69 A number of questions arise in relation to this submission. First, it is necessary to consider whether the factual allegations forming the basis of the submission are clearly pleaded. Secondly, it is necessary to consider whether, in the circumstances, it was part of the respondent's duty of cooperation to pass on the ASDEFCON provisions as a variation under clause 10. That question in turn involves two questions, being the legal question of whether the general obligation of cooperation included that particular obligation and a factual question of whether it would have been possible for the respondent to proceed in that way.
70 The alleged breach of the duty of cooperation pleaded in the Further Amended Statement of Claim is set out above (at [31]). As I have said, the plea is primarily of something the respondent did which it should not have done, rather than of something it was required to do but did not. I do not think the allegations forming the basis of the submission I am presently considering are pleaded. As I have said, the applicant also made written submissions both in chief and in reply. Those submissions come much closer to putting the submission I am presently considering than the Further Amended Statement of Claim (Outline of Submissions paragraph 22; Applicant's Response to Respondent's Submissions paragraph 26). In view of the fact that this matter has come on for hearing very urgently I will not decide this point against the applicant on the basis that the matter has not been adequately pleaded.
71 In order to succeed with this submission, the applicant needs to show that the requirements of the ASDEFCON contract could have been effected as variations under clause 10 of the Subcontract: Downer Connect Pty Ltd v McConnell Dowell Constructors (Australia) Pty Ltd (No 2) [2008] VSC 443. The fact that there were negotiations between the applicant and the respondent in March, April and May 2011 might be taken to suggest that this was so, although the respondent may have been negotiating with a view to a new contract. It would need to be shown that the 'sticking points' from the respondent's point of view (see [18] above) were not matters it could insist upon if it had an obligation to pass on the ASDEFCON provisions as variations under clause 10. Furthermore, it would need to be accepted that, despite the respondent's apparent discretion to accept or reject contract changes under clause 10.1.5 of the Subcontract, the duty of cooperation required the respondent to approve the changes.
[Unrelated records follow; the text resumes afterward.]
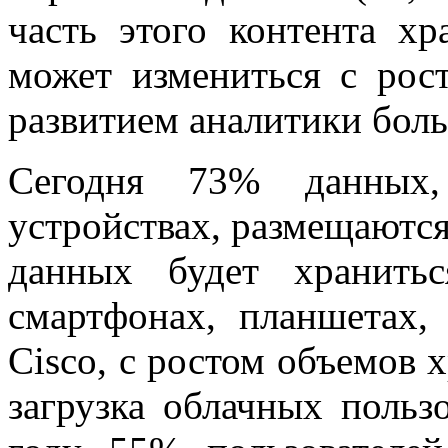
часть этого контента х
может измениться с рос
развитием аналитики бол
Сегодня 73% данных,
устройствах, размещаются
данных будет хранить
смартфонах, планшетах
Cisco, с ростом объемов 
загрузка облачных польз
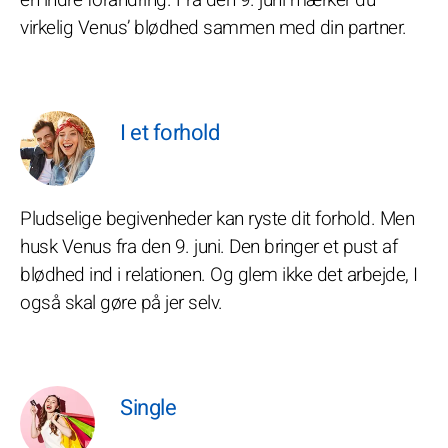
en indre forandring. Fra den 9. juni mærker du
virkelig Venus’ blødhed sammen med din partner.
I et forhold
Pludselige begivenheder kan ryste dit forhold. Men
husk Venus fra den 9. juni. Den bringer et pust af
blødhed ind i relationen. Og glem ikke det arbejde, I
også skal gøre på jer selv.
Single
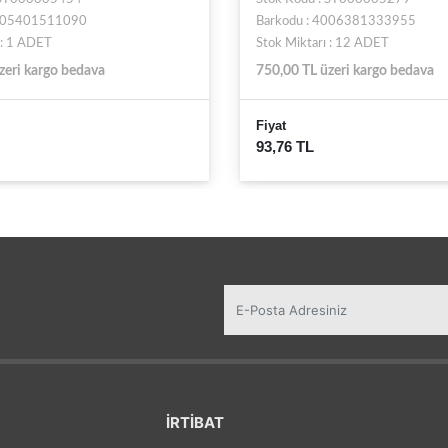
4005401511090
Barkodu : 4006381333955
 : 1 ADET
Stok Miktarı : 12 ADET
zeri kargo bedava
750,00 TL üzeri kargo bedava
Fiyat
93,76 TL
İRTİBAT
72 I think the applicant's submission breaks down at a quite fundamental level. Under the Subcontract the applicant has agreed to provide and the respondent has agreed to receive certain O & S/M services. In that sense the parties have agreed 'that something shall be done' to use the words of Lord Blackburn in Mackay v Dick. However, the obligation is not an absolute and unqualified one. The parties have not agreed to do all things necessary for the performance of that obligation, or to ensure the applicant receives the benefit of the performance of that obligation, because they have expressly qualified the performance of that obligation by the terms of clause 12.3 of their contract. As I have already found, the circumstances which engage the operation of that clause were present. I do not think the rights of the respondent by reason of clause 12.3 of the Subcontract are qualified by the duty of cooperation in the manner contended for by the applicant.
73 The applicant's arguments having regard to the express terms of the Subcontract and the implied terms it alleges must be rejected.